Config file Agent Scenario Episodes
qlearning_v1.yaml Q-Learning weekday 1500
qlearning_v2_explored.yaml Q-Learning weekday 2000 (more exploration)
sarsa_v1.yaml SARSA weekday 1500
dqn_v1.yaml DQN weekday 500
dqn_v2_holiday.yaml DQN holiday_rush 800

MLflow Tracking

Every run logs:

  • Params: all agent hyperparameters + reward weights + scenario name
  • Metrics: reward per episode, delivered units, spoilage rate, unmet demand
  • Artifacts: trained policy file (.pkl or .pt) + eval summary JSON
mlflow ui          # → http://localhost:5000
python scripts/compare_runs.py   # terminal leaderboard
python scripts/register_models.py  # promote best run to Model Registry

Docker

# Build both images
docker compose build

# Run MLflow UI only
docker compose up mlflow

# Train inside Docker (CPU mode, fully reproducible)
docker compose --profile train run -e CONFIG=configs/dqn_v1.yaml train

# Serve the API
docker compose --profile serve up
# → http://localhost:8000/docs

Training inside Docker uses CPU (MPS unavailable in containers). Identical results, slower clock — use it for CI reproducibility, not iteration speed.


API

POST /predict
Content-Type: application/json

{
  "observation": [0.5, 0.3, 0.8, 0.0, ...]   # 31 floats
}

→ { "action": 3, "agent": "dqn_v1", "timestamp": "..." }
GET /health     # liveness probe
GET /metrics    # prediction count, drift alerts

Tests

pytest                        # all 175+ tests
pytest tests/test_dqn.py -v  # specific module
pytest --cov=. --cov-report=term-missing  # with coverage

Tests cover entity logic, environment step semantics, reward computation, agent save/load, MLflow cast boundaries, API response schema, and animation rendering.


Tech Stack

Layer Library Version
RL environment Gymnasium 0.29.1
Deep learning PyTorch 2.2.0
Experiment tracking MLflow 2.10.0
Hyperparam sweep Optuna 3.5.0
API serving FastAPI + Uvicorn 0.109 / 0.27
Data NumPy + Pandas 1.26.4 / 2.2.0
Visualization Matplotlib + Seaborn 3.8.2 / 0.13.2
Testing pytest 8.0.0
Linting ruff 0.2.0

UN SDG Alignment

  • SDG 2 — Zero Hunger: Routes food to shelters efficiently; prioritizes high-need sites
  • SDG 11 — Sustainable Cities: Reduces unnecessary vehicle distance; models urban last-mile logistics
  • SDG 12 — Responsible Consumption: Directly minimizes food spoilage in the reward signal

Branch Strategy

main          ← stable, squash-merged sprints only
dev           ← integration branch, always green
feature/xyz   ← one branch per sprint, PR into dev

All merges go through PRs. No direct pushes to main. Sprint history in CONTRIBUTING.md.

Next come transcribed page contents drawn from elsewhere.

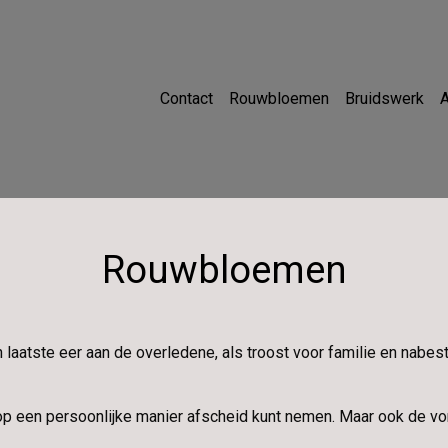
Contact
Rouwbloemen
Bruidswerk
Rouwbloemen
n laatste eer aan de overledene, als troost voor familie en nabe
op een persoonlijke manier afscheid kunt nemen. Maar ook de vor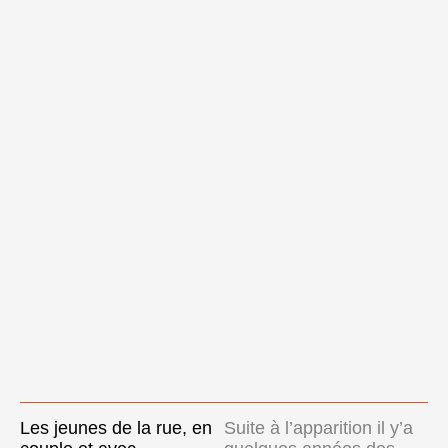
Les jeunes de la rue, en
Suite à l’apparition il y’a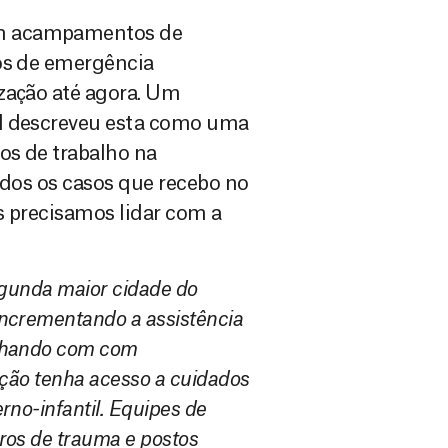
em acampamentos de
ços de emergência
zação até agora. Um
ul descreveu esta como uma
os de trabalho na
odos os casos que recebo no
as precisamos lidar com a
segunda maior cidade do
incrementando a assistência
alhando com com
lação tenha acesso a cuidados
rno-infantil. Equipes de
ros de trauma e postos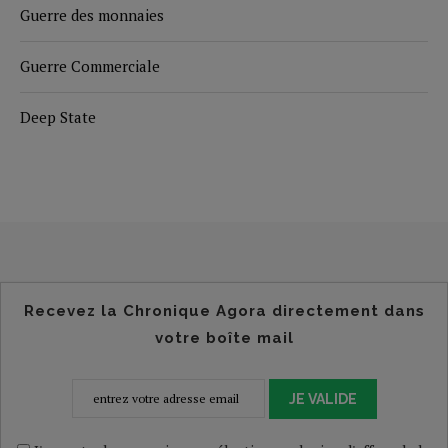
Guerre des monnaies
Guerre Commerciale
Deep State
Recevez la Chronique Agora directement dans
votre boîte mail
JE VALIDE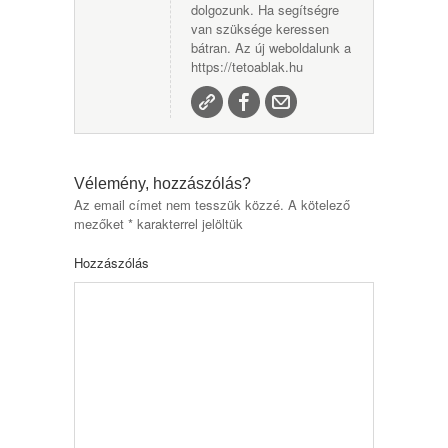
dolgozunk. Ha segítségre
van szüksége keressen
bátran. Az új weboldalunk a
https://tetoablak.hu
Vélemény, hozzászólás?
Az email címet nem tesszük közzé.
A kötelező
mezőket
*
karakterrel jelöltük
Hozzászólás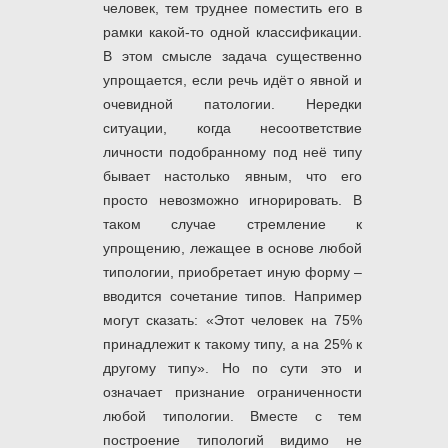
человек, тем труднее поместить его в
рамки какой-то одной классификации.
В этом смысле задача существенно
упрощается, если речь идёт о явной и
очевидной патологии. Нередки
ситуации, когда несоответствие
личности подобранному под неё типу
бывает настолько явным, что его
просто невозможно игнорировать. В
таком случае стремление к
упрощению, лежащее в основе любой
типологии, приобретает иную форму –
вводится сочетание типов. Например
могут сказать: «Этот человек на 75%
принадлежит к такому типу, а на 25% к
другому типу». Но по сути это и
означает признание ограниченности
любой типологии. Вместе с тем
построение типологий видимо не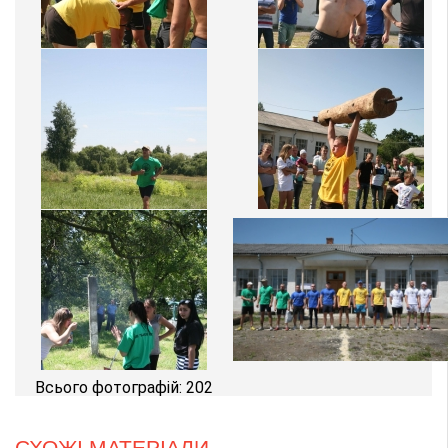
Всього фотографій: 202
СХОЖІ МАТЕРІАЛИ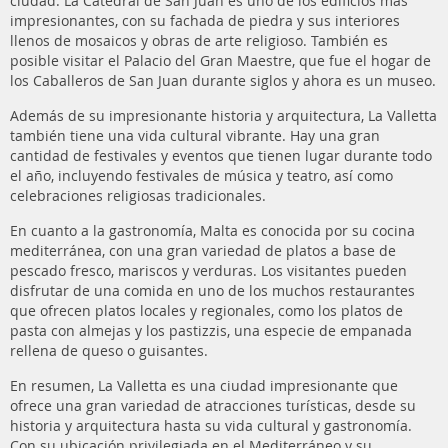
ciudad. La Catedral de San Juan es uno de los edificios más
impresionantes, con su fachada de piedra y sus interiores
llenos de mosaicos y obras de arte religioso. También es
posible visitar el Palacio del Gran Maestre, que fue el hogar de
los Caballeros de San Juan durante siglos y ahora es un museo.
Además de su impresionante historia y arquitectura, La Valletta
también tiene una vida cultural vibrante. Hay una gran
cantidad de festivales y eventos que tienen lugar durante todo
el año, incluyendo festivales de música y teatro, así como
celebraciones religiosas tradicionales.
En cuanto a la gastronomía, Malta es conocida por su cocina
mediterránea, con una gran variedad de platos a base de
pescado fresco, mariscos y verduras. Los visitantes pueden
disfrutar de una comida en uno de los muchos restaurantes
que ofrecen platos locales y regionales, como los platos de
pasta con almejas y los pastizzis, una especie de empanada
rellena de queso o guisantes.
En resumen, La Valletta es una ciudad impresionante que
ofrece una gran variedad de atracciones turísticas, desde su
historia y arquitectura hasta su vida cultural y gastronomía.
Con su ubicación privilegiada en el Mediterráneo y su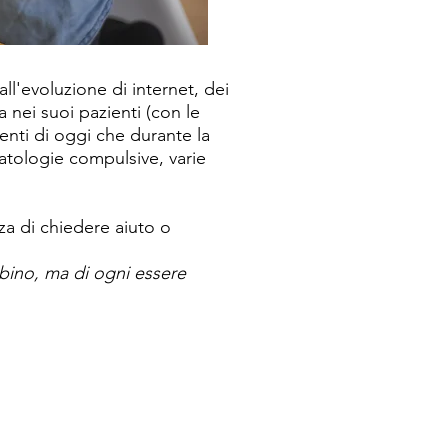
ll'evoluzione di internet, dei
 nei suoi pazienti (con le
enti di oggi che durante la
patologie compulsive, varie
za di chiedere aiuto o
bino, ma di ogni essere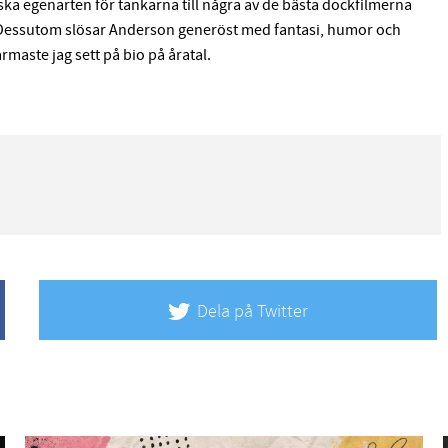
ka egenarten för tankarna till några av de bästa dockfilmerna
t. Dessutom slösar Anderson generöst med fantasi, humor och
rmaste jag sett på bio på åratal.
Dela på Twitter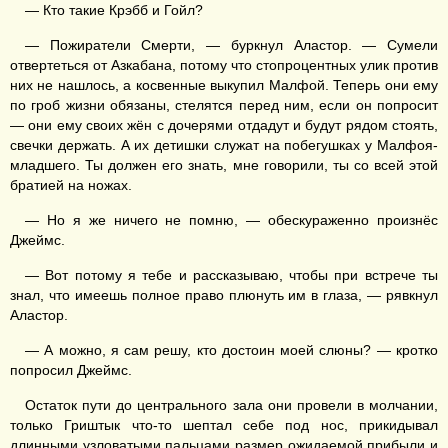
— Кто такие Крэбб и Гойл?
— Пожиратели Смерти, — буркнул Аластор. — Сумели
отвертеться от Азкабана, потому что стопроцентных улик против
них не нашлось, а косвенные выкупил Малфой. Теперь они ему
по гроб жизни обязаны, стелятся перед ним, если он попросит
— они ему своих жён с дочерями отдадут и будут рядом стоять,
свечки держать. А их детишки служат на побегушках у Малфоя-
младшего. Ты должен его знать, мне говорили, ты со всей этой
братией на ножах.
— Но я же ничего не помню, — обескураженно произнёс
Джеймс.
— Вот потому я тебе и рассказываю, чтобы при встрече ты
знал, что имеешь полное право плюнуть им в глаза, — рявкнул
Аластор.
— А можно, я сам решу, кто достоин моей слюны? — кротко
попросил Джеймс.
Остаток пути до центрального зала они провели в молчании,
только Гриштык что-то шептал себе под нос, прикидывал
длинными узловатыми пальцами размер ожидаемой прибыли и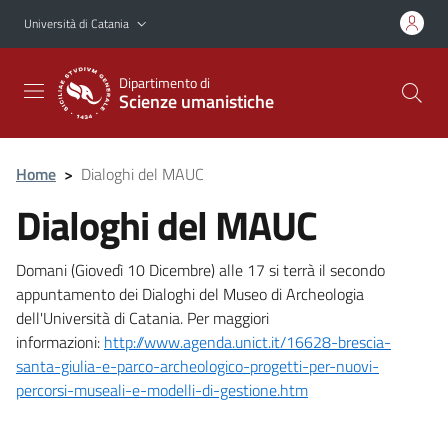
Vai al contenuto principale
Vai al menu di navigazione
Università di Catania
Dipartimento di
Scienze umanistiche
Home
>
Dialoghi del MAUC
Dialoghi del MAUC
Domani (Giovedì 10 Dicembre) alle 17 si terrà il secondo
appuntamento dei Dialoghi del Museo di Archeologia
dell'Università di Catania. Per maggiori
informazioni:
http://www.agenda.unict.it/16628-brescia-
santa-giulia-e-parco-archeologico-progetti-per-nuovi-
percorsi-museali-e-modelli-di-gestione.htm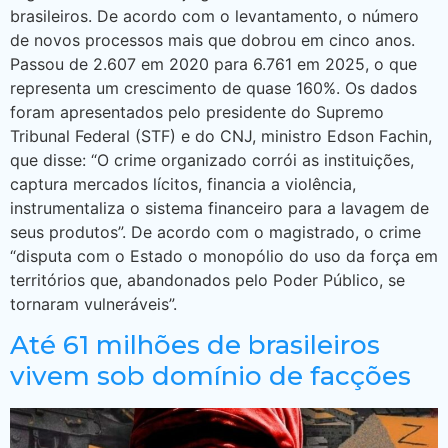
brasileiros. De acordo com o levantamento, o número
de novos processos mais que dobrou em cinco anos.
Passou de 2.607 em 2020 para 6.761 em 2025, o que
representa um crescimento de quase 160%. Os dados
foram apresentados pelo presidente do Supremo
Tribunal Federal (STF) e do CNJ, ministro Edson Fachin,
que disse: “O crime organizado corrói as instituições,
captura mercados lícitos, financia a violência,
instrumentaliza o sistema financeiro para a lavagem de
seus produtos”. De acordo com o magistrado, o crime
“disputa com o Estado o monopólio do uso da força em
territórios que, abandonados pelo Poder Público, se
tornaram vulneráveis”.
Até 61 milhões de brasileiros
vivem sob domínio de facções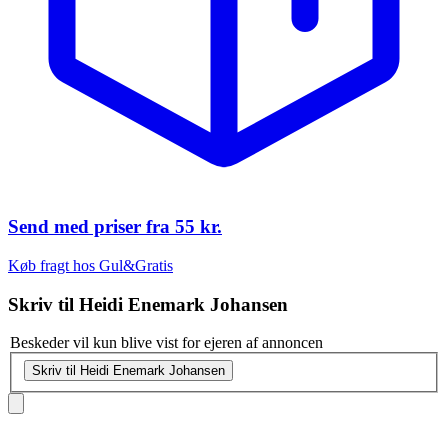
Send med priser fra
55 kr.
Køb fragt hos Gul&Gratis
Skriv til
Heidi Enemark Johansen
Beskeder vil kun blive vist for ejeren af annoncen
Skriv til Heidi Enemark Johansen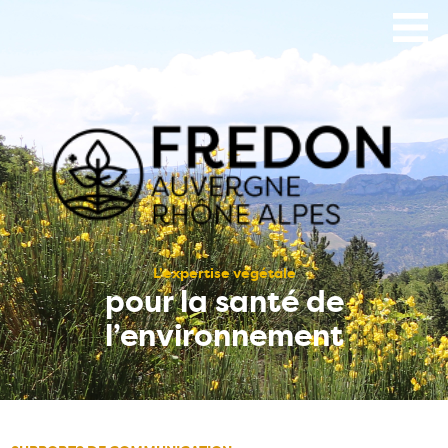
Aller
au
contenu
principal
L’expertise végétale
pour la santé de
l’environnement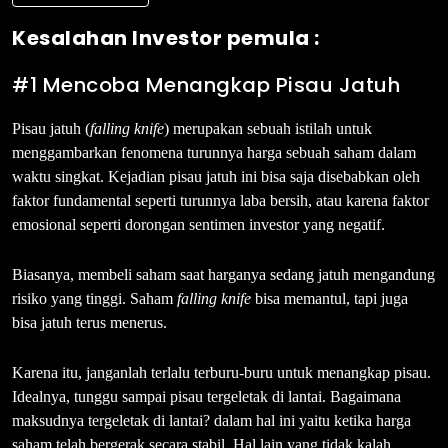
Kesalahan Investor pemula :
#1 Mencoba Menangkap Pisau Jatuh
Pisau jatuh (
falling knife
) merupakan sebuah istilah untuk
menggambarkan fenomena turunnya harga sebuah saham dalam
waktu singkat. Kejadian pisau jatuh ini bisa saja disebabkan oleh
faktor fundamental seperti turunnya laba bersih, atau karena faktor
emosional seperti dorongan sentimen investor yang negatif.
Biasanya, membeli saham saat harganya sedang jatuh mengandung
risiko yang tinggi. Saham
falling knife
bisa memantul, tapi juga
bisa jatuh terus menerus.
Karena itu, janganlah terlalu terburu-buru untuk menangkap pisau.
Idealnya, tunggu sampai pisau tergeletak di lantai. Bagaimana
maksudnya tergeletak di lantai? dalam hal ini yaitu ketika harga
saham telah bergerak secara stabil. Hal lain yang tidak kalah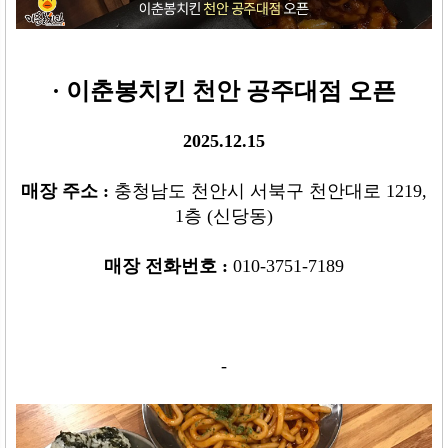
· 이춘봉치킨 천안 공주대점 오픈
2025.12.15
매장 주소
:
충청남도 천안시 서북구 천안대로 1219,
1층 (신당동)
매장 전화번호
:
010-3751-7189
-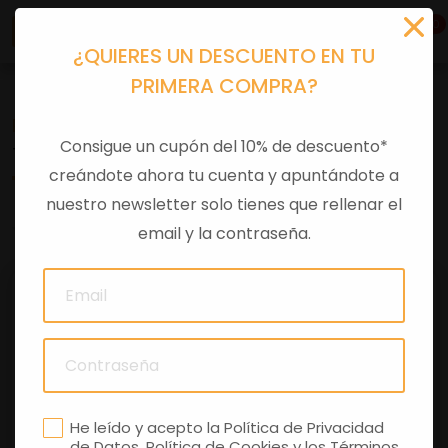
0
¿QUIERES UN DESCUENTO EN TU
PRIMERA COMPRA?
Recambios
>
Despieces
Consigue un cupón del 10% de descuento*
TUERCA
creándote ahora tu cuenta y apuntándote a
nuestro newsletter solo tienes que rellenar el
0 comentarios
email y la contraseña.
He leído y acepto la
Política de Privacidad
de Datos
,
Política de Cookies
y los
Términos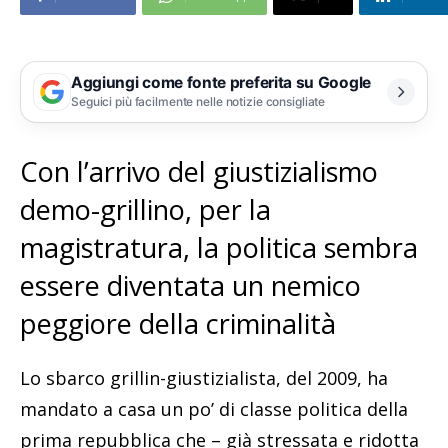
Aggiungi come fonte preferita su Google
Seguici più facilmente nelle notizie consigliate
Con l’arrivo del giustizialismo
demo-grillino, per la
magistratura, la politica sembra
essere diventata un nemico
peggiore della criminalità
Lo sbarco grillin-giustizialista, del 2009, ha
mandato a casa un po’ di classe politica della
prima repubblica che – già stressata e ridotta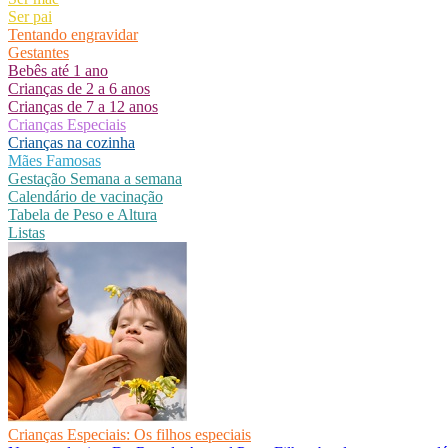
Ser pai
Tentando engravidar
Gestantes
Bebês até 1 ano
Crianças de 2 a 6 anos
Crianças de 7 a 12 anos
Crianças Especiais
Crianças na cozinha
Mães Famosas
Gestação Semana a semana
Calendário de vacinação
Tabela de Peso e Altura
Listas
Crianças Especiais: Os filhos especiais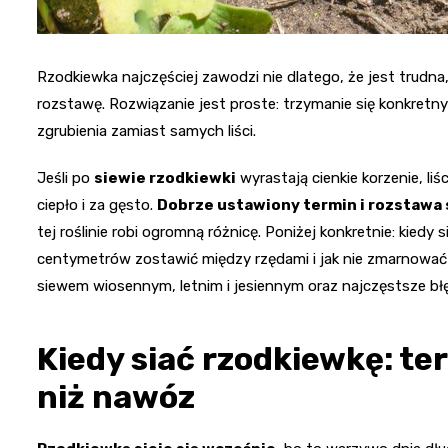
Rzodkiewka najczęściej zawodzi nie dlatego, że jest trudna,
rozstawę. Rozwiązanie jest proste: trzymanie się konkret
zgrubienia zamiast samych liści.
Jeśli po
siewie rzodkiewki
wyrastają cienkie korzenie, liś
ciepło i za gęsto.
Dobrze ustawiony termin i rozstawa 
tej roślinie robi ogromną różnicę. Poniżej konkretnie: kiedy 
centymetrów zostawić między rzędami i jak nie zmarnować
siewem wiosennym, letnim i jesiennym oraz najczęstsze błęd
Kiedy siać rzodkiewkę: t
niż nawóz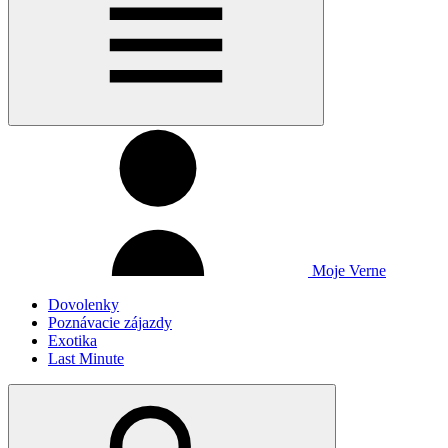
Moje Verne
Dovolenky
Poznávacie zájazdy
Exotika
Last Minute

MLOps Course Rubric Coverage

Requirement Where
Multiple models Q-Learning, SARSA, DQN + 2 baselines
Hyperparam tuning Optuna sweeps via configs/ YAMLs
MLflow tracking mlops_tracking.py + mlruns/
Model Registry scripts/register_models.py
Reproducible script train.py --config
FastAPI endpoint api/
Drift monitoring prediction log comparison in /metrics
Docker + compose Dockerfile.train, Dockerfile.serve, docker-compose.yml
CI/CD .github/workflows/ (GitHub Actions)
Git branching main / dev / feature/*
Config-as-code all experiment params in YAML
Data versioning data/VERSIONS.md changelog

Built with too much caffeine and genuine concern about food waste.